### WHAT YOU SHOULD DO
Locate the lines of the listing below that hold "from", then copy each of them.

### THE DATA
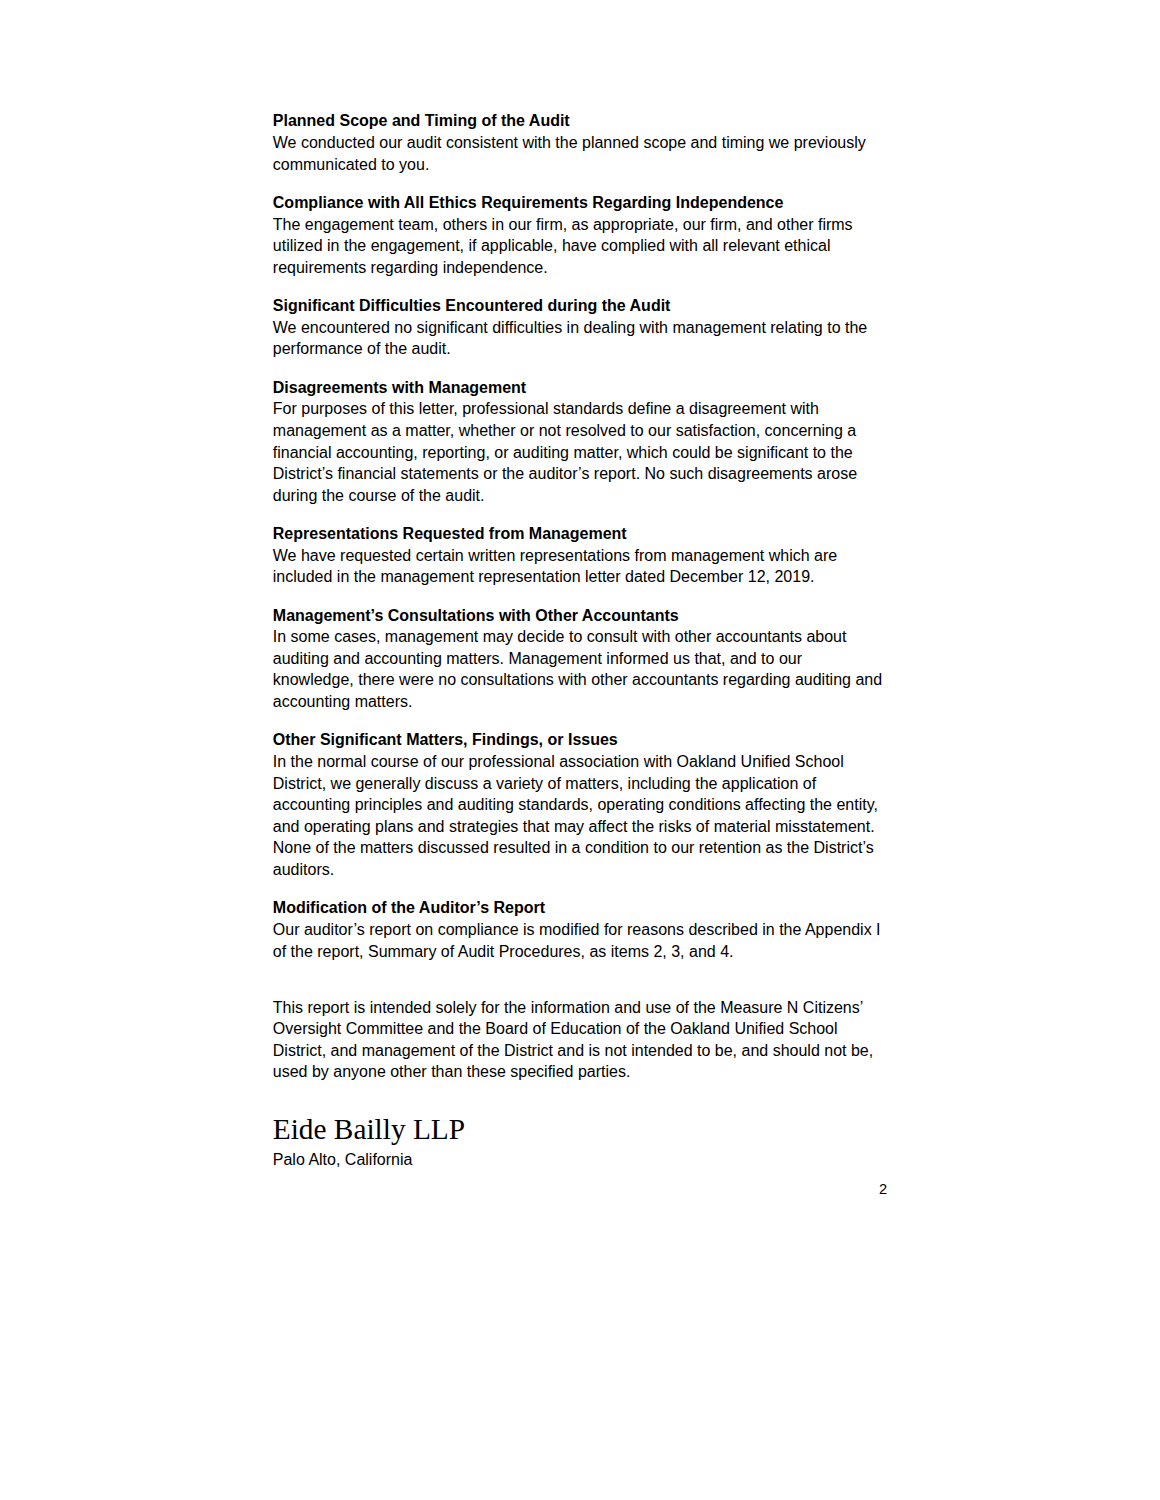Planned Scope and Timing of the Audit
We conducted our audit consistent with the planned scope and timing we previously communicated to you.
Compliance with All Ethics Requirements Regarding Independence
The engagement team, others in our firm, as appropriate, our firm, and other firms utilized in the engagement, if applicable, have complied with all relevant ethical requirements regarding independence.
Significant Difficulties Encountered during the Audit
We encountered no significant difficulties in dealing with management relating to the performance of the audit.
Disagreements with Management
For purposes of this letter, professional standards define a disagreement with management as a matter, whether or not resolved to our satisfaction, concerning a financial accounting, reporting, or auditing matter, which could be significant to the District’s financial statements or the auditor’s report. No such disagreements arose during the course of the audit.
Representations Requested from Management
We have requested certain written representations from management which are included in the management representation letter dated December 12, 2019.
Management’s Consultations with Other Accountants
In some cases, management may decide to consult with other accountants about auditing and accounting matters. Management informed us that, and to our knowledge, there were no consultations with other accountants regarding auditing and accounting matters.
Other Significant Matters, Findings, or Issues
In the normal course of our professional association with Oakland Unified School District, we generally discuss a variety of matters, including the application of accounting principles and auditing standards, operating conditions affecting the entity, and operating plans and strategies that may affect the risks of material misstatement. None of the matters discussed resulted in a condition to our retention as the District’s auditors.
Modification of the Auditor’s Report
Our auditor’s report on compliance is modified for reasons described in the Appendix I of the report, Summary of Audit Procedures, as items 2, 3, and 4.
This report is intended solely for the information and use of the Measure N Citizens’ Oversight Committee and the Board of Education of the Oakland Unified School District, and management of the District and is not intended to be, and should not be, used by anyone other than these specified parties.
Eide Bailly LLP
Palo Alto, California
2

### REPLY TO THE EXERCISE
Representations Requested from Management
We have requested certain written representations from management which are included in the management representation letter dated December 12, 2019.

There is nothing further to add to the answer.